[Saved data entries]
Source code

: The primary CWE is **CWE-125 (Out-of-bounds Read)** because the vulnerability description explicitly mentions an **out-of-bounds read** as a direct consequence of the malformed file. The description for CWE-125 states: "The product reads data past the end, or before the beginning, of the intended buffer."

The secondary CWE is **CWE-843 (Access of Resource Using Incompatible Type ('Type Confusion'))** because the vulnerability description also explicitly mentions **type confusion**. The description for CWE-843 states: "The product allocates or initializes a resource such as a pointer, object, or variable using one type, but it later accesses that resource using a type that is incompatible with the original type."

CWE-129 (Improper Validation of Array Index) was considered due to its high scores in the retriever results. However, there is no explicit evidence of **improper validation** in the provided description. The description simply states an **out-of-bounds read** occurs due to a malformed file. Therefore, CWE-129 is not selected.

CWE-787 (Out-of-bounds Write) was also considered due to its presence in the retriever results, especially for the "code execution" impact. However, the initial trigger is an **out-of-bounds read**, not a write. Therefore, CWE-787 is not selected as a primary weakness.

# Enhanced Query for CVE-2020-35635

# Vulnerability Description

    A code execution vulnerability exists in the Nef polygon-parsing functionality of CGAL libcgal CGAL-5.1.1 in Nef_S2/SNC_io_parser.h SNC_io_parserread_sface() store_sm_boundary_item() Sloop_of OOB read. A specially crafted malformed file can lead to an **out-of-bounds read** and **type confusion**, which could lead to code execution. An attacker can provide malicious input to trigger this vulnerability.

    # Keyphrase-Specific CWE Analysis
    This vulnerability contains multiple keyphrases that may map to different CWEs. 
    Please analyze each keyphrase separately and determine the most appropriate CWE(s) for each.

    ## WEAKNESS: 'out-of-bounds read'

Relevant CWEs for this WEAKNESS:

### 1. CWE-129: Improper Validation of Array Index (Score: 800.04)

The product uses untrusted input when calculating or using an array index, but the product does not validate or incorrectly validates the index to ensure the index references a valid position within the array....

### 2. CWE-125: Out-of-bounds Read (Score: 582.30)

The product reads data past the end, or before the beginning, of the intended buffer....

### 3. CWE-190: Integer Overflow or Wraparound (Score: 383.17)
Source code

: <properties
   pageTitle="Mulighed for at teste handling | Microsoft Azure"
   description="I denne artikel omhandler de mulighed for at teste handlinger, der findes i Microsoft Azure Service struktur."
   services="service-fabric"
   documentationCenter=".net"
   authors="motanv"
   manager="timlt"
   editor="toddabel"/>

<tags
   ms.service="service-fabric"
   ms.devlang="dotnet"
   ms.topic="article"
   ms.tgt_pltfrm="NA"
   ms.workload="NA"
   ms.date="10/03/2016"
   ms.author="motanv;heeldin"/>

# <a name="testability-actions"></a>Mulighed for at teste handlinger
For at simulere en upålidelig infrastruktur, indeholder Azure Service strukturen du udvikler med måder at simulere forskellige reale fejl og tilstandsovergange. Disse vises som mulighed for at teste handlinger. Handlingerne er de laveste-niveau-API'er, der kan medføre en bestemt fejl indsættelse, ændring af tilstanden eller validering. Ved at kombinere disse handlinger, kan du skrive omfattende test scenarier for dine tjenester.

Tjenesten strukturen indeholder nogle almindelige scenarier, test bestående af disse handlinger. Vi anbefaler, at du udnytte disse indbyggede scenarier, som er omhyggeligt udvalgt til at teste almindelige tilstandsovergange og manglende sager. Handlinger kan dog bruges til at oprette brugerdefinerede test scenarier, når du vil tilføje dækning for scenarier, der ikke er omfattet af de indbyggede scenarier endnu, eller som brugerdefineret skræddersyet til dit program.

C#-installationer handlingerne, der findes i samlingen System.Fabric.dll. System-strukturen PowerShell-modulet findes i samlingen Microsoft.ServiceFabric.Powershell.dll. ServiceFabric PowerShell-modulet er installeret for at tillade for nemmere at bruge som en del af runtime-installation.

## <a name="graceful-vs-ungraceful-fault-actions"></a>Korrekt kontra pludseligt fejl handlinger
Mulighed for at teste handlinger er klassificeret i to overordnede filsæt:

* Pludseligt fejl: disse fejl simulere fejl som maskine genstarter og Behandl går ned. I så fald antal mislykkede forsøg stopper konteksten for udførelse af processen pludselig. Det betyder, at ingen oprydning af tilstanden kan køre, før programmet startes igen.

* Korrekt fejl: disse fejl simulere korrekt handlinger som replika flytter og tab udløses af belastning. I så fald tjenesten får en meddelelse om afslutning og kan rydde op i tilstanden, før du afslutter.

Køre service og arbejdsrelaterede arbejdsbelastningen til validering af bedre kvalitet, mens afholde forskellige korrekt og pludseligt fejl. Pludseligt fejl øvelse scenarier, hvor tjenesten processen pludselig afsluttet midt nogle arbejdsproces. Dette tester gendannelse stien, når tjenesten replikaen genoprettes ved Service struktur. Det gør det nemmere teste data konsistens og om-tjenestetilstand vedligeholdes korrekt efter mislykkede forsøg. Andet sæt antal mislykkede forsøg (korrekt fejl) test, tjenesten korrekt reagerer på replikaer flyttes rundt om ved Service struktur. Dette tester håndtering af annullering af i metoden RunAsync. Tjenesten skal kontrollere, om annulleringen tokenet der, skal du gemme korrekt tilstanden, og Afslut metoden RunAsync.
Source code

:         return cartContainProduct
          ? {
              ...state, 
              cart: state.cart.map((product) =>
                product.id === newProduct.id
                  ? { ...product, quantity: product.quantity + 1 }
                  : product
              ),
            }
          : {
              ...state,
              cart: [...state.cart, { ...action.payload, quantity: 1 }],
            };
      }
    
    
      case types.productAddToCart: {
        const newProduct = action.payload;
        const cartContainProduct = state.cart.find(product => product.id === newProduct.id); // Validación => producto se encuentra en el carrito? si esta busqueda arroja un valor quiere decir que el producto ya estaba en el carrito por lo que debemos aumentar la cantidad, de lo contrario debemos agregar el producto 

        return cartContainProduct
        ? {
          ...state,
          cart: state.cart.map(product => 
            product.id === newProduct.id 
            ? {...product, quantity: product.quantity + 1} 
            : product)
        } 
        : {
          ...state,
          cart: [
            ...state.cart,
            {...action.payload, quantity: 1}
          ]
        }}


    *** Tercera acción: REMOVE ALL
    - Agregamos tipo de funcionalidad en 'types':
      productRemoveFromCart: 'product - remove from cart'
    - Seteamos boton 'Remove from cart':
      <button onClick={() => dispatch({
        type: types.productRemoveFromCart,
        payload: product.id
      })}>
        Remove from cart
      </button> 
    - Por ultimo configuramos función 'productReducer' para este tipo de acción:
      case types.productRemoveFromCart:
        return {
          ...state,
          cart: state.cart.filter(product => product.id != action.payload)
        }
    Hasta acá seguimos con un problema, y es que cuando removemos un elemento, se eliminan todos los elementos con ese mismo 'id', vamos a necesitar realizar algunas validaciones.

WORK ORDER: When a line in the records holds the string "quantity", copy that line.

TASK RESPONSE:
                  ? { ...product, quantity: product.quantity + 1 }
              cart: [...state.cart, { ...action.payload, quantity: 1 }],
            ? {...product, quantity: product.quantity + 1} 
            {...action.payload, quantity: 1}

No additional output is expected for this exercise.